In his opening speech, Tajani presented the event as a turning point for Italian policy in the Western Balkans: Italy wants to become the leading European referent for the region because the Western Balkans represent an important area for the country’s security and economic interests. The government will politically and financially support big, medium and small enterprises that want to invest in the region.
One of the leitmotivs of the conference was that the request for more Italian presence in the region come from Balkan actors themselves.
A lengthier article would be necessary to analyse in-depth the various interventions. In broader terms, they reflect the resilience of Balkanist stereotypes and politics. To give an idea of the mentality that informs Rome’s Foreign Policy, it is sufficient to mention PM Meloni’s definition of Trieste. Drawing on 19th-century terminology, she has described the city as “a bridge between the Latin identity and the Slavic and Germanic peoples”.
Italy’s current approach to the Balkans is part of a bigger political endeavour. In his speech in Trieste, Tajani made reference to the term “enlarged Mediterranean” (“Mediterraneo allargato”) that has become fashionable among politicians, militaries and think tanks in the last years. The expression indicates an extended region that is allegedly influenced by the political and economic dynamics of the Mediterranean area.
The region has elastic borders and currently includes Turkey, the Middle East, Afghanistan, North Africa and Sub-Saharan countries. Political analysts consider the term a framework for an Italian expansionist policy in Africa, the Eastern Mediterranean and the Balkans focusing on trade and the energy industry.
The approach that the Italian government is drafting for the Balkans, suggests that Rome intends to pursue individual diplomacy to increase its economic profits.
Drawing on the current situation of Italy’s economic and political positioning in the region, the economic initiatives will concern especially Albania and Serbia, already its two major partners in the area.
This orientation will at the same time push Italy to disengage from contexts that do not offer the same economic opportunities, and from the EU enlargement process.
It is also important to recall that Rome’s involvement in the Balkans in the 1990s was not a success story. Italy’s poor strategy and unpreparedness to deal with migration was the direct or indirect cause or many tragedies in the Adriatic. The lack of collective instruments at the disposal of European states also incentivised and prolonged the conflicts in Yugoslavia.

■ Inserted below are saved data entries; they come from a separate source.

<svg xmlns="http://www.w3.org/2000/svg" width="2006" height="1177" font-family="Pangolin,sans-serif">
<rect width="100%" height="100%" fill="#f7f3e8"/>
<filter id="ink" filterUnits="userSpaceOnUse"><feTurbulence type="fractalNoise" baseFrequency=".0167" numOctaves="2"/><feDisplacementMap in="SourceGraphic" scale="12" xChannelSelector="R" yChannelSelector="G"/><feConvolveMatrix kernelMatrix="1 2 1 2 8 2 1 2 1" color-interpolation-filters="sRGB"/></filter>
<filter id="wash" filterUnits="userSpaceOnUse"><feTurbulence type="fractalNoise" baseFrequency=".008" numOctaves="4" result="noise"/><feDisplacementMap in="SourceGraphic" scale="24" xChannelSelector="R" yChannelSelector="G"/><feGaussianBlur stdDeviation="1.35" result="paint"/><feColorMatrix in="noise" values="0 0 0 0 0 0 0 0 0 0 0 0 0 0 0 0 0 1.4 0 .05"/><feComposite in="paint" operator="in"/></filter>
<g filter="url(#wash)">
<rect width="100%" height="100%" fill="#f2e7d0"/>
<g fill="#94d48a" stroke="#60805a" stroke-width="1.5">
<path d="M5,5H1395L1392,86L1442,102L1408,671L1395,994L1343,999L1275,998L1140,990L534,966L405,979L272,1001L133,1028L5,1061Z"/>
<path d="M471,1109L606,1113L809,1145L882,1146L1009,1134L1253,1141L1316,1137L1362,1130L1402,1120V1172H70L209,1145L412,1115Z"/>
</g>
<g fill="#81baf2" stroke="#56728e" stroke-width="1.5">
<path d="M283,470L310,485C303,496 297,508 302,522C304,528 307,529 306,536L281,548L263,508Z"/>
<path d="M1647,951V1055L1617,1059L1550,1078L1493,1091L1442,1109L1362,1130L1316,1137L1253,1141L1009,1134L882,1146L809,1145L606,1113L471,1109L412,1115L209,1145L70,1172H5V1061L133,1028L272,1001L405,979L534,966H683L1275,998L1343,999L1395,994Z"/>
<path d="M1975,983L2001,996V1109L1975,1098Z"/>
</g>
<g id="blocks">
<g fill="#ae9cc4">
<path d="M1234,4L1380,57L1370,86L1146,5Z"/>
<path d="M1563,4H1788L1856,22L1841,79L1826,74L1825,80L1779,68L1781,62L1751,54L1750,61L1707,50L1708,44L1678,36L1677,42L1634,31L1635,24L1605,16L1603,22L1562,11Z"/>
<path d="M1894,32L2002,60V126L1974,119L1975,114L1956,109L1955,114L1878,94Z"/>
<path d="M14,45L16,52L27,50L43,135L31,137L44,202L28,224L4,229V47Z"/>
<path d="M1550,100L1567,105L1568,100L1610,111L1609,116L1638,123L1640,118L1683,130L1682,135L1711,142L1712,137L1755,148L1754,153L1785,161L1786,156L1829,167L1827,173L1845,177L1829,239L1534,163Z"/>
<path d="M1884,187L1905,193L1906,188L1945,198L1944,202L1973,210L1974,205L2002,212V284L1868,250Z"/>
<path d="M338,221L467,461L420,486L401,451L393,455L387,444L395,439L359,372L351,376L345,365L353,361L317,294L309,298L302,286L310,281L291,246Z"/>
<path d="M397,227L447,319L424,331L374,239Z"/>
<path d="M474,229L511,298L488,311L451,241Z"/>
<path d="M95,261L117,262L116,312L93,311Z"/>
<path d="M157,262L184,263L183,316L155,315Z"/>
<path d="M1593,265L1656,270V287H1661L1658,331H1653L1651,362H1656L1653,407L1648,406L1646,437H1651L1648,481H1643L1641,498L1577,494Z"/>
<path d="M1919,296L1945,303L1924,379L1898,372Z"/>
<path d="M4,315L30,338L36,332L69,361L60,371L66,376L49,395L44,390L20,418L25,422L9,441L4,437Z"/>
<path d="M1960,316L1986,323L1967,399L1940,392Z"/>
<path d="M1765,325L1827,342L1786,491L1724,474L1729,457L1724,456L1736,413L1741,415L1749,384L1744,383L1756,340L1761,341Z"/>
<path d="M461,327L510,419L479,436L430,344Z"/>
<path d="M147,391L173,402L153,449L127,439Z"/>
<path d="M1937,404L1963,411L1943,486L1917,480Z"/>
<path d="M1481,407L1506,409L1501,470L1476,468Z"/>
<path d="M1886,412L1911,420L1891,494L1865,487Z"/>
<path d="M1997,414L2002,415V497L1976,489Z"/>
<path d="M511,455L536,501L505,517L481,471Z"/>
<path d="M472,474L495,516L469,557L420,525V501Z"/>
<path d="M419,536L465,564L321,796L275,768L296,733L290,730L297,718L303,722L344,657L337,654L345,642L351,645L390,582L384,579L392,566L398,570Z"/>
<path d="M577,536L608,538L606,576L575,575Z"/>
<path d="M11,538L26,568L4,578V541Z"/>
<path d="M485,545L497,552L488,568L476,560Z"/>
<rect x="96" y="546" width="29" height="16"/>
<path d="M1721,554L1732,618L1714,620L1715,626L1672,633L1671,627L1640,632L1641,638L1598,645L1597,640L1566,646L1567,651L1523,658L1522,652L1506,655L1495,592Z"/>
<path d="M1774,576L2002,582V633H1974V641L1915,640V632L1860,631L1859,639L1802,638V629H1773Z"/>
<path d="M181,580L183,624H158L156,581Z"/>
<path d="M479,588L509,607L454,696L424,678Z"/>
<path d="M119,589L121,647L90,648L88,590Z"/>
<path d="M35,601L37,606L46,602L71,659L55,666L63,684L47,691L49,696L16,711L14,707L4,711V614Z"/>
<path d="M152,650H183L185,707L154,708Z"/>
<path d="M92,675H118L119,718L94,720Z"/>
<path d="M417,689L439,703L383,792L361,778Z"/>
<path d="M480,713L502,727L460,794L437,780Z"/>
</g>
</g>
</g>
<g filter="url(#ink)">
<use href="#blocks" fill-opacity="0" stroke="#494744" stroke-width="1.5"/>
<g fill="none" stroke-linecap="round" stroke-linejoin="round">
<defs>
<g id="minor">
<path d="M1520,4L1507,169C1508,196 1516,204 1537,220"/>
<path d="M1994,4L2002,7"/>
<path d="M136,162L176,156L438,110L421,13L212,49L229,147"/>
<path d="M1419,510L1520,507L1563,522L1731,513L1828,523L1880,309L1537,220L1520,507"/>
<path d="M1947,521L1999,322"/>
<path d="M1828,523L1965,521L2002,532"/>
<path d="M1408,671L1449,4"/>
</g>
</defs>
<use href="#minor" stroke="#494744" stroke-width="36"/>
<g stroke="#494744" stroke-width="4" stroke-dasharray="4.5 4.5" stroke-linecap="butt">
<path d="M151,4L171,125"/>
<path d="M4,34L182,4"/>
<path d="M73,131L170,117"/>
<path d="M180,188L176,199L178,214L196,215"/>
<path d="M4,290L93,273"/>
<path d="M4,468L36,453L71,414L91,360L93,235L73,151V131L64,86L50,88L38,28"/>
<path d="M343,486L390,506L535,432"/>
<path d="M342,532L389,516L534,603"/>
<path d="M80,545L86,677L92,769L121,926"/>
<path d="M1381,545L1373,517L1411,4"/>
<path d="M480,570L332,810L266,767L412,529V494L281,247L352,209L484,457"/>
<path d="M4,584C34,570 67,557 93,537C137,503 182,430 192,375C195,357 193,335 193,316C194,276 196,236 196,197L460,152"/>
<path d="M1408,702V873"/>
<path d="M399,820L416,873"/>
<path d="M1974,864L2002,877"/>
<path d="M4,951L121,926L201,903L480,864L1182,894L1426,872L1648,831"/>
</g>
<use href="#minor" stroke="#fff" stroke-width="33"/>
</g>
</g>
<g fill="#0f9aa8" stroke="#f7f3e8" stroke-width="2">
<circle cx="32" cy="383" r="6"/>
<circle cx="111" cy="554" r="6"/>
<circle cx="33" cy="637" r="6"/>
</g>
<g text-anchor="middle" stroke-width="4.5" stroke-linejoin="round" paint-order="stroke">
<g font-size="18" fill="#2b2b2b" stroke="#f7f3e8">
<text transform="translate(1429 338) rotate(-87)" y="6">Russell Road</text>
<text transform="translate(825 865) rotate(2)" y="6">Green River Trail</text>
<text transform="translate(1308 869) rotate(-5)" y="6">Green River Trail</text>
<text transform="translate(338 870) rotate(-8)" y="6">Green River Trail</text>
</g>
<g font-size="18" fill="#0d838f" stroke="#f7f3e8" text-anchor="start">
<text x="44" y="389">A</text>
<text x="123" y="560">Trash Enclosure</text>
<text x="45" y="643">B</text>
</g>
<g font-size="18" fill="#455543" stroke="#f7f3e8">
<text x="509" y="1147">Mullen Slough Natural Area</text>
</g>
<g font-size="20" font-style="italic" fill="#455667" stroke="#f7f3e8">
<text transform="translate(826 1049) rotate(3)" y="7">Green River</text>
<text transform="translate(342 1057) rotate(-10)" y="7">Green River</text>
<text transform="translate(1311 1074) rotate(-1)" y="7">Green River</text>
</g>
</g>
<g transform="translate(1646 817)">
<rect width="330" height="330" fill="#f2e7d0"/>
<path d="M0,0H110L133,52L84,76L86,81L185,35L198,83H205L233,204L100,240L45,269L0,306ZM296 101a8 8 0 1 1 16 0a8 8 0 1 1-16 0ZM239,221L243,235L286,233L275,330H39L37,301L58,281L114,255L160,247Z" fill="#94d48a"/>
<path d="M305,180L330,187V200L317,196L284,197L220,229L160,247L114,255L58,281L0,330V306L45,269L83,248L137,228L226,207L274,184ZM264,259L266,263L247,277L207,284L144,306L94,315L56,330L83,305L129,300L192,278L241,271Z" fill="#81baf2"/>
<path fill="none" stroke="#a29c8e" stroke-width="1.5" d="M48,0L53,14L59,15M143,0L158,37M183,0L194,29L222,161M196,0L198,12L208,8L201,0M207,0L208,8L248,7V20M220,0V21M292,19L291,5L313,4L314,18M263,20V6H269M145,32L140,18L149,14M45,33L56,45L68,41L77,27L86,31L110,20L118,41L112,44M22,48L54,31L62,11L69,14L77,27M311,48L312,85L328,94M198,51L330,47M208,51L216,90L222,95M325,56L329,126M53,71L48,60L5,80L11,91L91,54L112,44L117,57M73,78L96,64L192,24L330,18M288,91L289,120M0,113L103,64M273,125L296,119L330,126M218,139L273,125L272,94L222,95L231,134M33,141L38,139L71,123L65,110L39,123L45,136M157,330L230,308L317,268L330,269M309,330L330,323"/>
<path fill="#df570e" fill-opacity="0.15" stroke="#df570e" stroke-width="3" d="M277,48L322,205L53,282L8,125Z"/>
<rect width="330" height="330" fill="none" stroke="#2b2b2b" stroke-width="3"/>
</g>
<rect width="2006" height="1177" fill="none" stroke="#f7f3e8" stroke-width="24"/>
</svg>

Bilateral agreements are necessary to regulate peculiar matters between states that are connected to each other through different and contingent relations. However, Rome’s diplomatic agenda aims to use bilateral initiatives to favour Italy’s economic interests vis-à-vis Balkan states. If universally extended, this logic might, however, end up reproducing a separation of the Balkans into “spheres of influence” – an idea that was in vogue at the turn of the 20th century.